We have CDH 6.1.1.
When I run pyspark on command line, it uses version 3
$ pyspark
Python 3.6.4 |Anaconda, Inc.| (default, Jan 16 2018, 18:10:19)
[GCC 7.2.0] on linux
Type "help", "copyright", "credits" or "license" for more information.
Setting default log level to "WARN".
To adjust logging level use sc.setLogLevel(newLevel). For SparkR, use setLogLevel(newLevel).
21/06/07 10:47:44 WARN cluster.YarnSchedulerBackend$YarnSchedulerEndpoint: Attempted to request executors before the AM has registered!
Welcome to
____ __
/ __/__ ___ _____/ /__
_\ \/ _ \/ _ `/ __/ '_/
/__ / .__/\_,_/_/ /_/\_\ version 2.4.0-cdh6.1.1
/_/
When I run oozie workflow with single saprk action. I printed the python version it uses inside spark and I found it is using python version 2.7.5
Python version
2.7.5 (default, Feb 20 2018, 09:19:12) 
[GCC 4.8.5 20150623 (Red Hat 4.8.5-28)]
Version info.
sys.version_info(major=2, minor=7, micro=5, releaselevel='final', serial=0)

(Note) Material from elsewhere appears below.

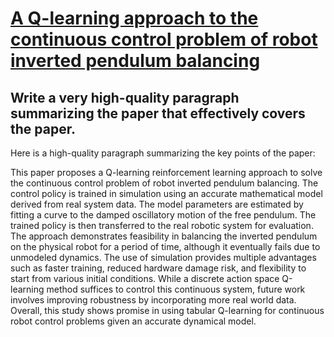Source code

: # [A Q-learning approach to the continuous control problem of robot   inverted pendulum balancing](https://arxiv.org/abs/2312.02649)

## Write a very high-quality paragraph summarizing the paper that effectively covers the paper.

 Here is a high-quality paragraph summarizing the key points of the paper:

This paper proposes a Q-learning reinforcement learning approach to solve the continuous control problem of robot inverted pendulum balancing. The control policy is trained in simulation using an accurate mathematical model derived from real system data. The model parameters are estimated by fitting a curve to the damped oscillatory motion of the free pendulum. The trained policy is then transferred to the real robotic system for evaluation. The approach demonstrates feasibility in balancing the inverted pendulum on the physical robot for a period of time, although it eventually fails due to unmodeled dynamics. The use of simulation provides multiple advantages such as faster training, reduced hardware damage risk, and flexibility to start from various initial conditions. While a discrete action space Q-learning method suffices to control this continuous system, future work involves improving robustness by incorporating more real world data. Overall, this study shows promise in using tabular Q-learning for continuous robot control problems given an accurate dynamical model.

Following the part of python code I used in the python:
 
import sys
print("Python version")
print (sys.version)
print("Version info.")
print (sys.version_info)
# In[ ]:
print("printing the values:")
print(sys.argv)
# print("Nominal Time:" + sys.argv[-1])
# print("Data Dependency:" + sys.argv[-2]) How can I change the python version used by oozie in spark actions to use python 3?